As a practicing Catholic, I’d say Jesus Christ goes into a category by himself. In contemporary times, Martin Luther King and Barack Obama for their vision and courage. In the entertainment field, I’d pick Paul McCartney, who seems to be a genuine, decent human being, even though his fame is inestimable and his songwriting genius incomparable in popular music, and Bob Dylan, whose life’s work and late-career renaissance have both been inspiring to me.

Who is your favourite fictional hero?
Bugs Bunny.

What fault can you most easily forgive?

Forgetfulness. Maybe because I understand it so well.

What fault can you not forgive?

Meanness and rudeness. And here’s my soapbox moment: I don’t get people who say insulting and hurtful things and try to pass it off as just being frank or “honest.” I also don’t understand people who thrive on confrontation and consider it a sign of strength. I see it as a sign of weakness. Tolerance and compassion take a lot more strength. (Not that I’m the best practitioner of what I preach.)

What is your motto?

Rock and roll is here to stay, it will never die, oh baby (Danny & the Juniors). I also like one popularized by an ancient, forgotten comedy team, Olsen and Johnson. They used to say “May you live as long as you want and may you laugh as long as you live.”

How would you hope to die?
Sitting in front of the stereo, with a just-finished pint at my side and the last track on Rubber Soul fading away. A quick lights-out.

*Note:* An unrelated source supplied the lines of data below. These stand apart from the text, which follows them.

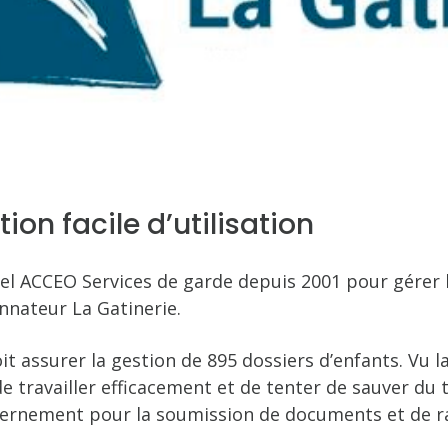
tion facile d’utilisation
iel ACCEO Services de garde depuis 2001 pour gérer l
nnateur La Gatinerie.
 assurer la gestion de 895 dossiers d’enfants. Vu la
e travailler efficacement et de tenter de sauver du 
vernement pour la soumission de documents et de r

Any questions I should have asked?
Hey, that’s my line! I use it in every interview. But no.

Any last words?
Peace and love.

Admit it. You read those celebrity Q&As and you know you’re easily as worthy of being profiled. I know I do, but my friends are way more interesting. So, with nods to the “confession albums” of the late 1800s  made famous by the fabulous Marcel Proust’s answers, to French TV host Bernard Pivot who adapted the questionnaire, to Inside the Actors Studio host James Lipton who gave it another spin and to Vanity Fair, which uses its own elegantly spun version to anchor the magazine’s back pages, I submit for your entertainment and enlightenment, my own version of the Proust Questionnaire, re-retooled for a blog age.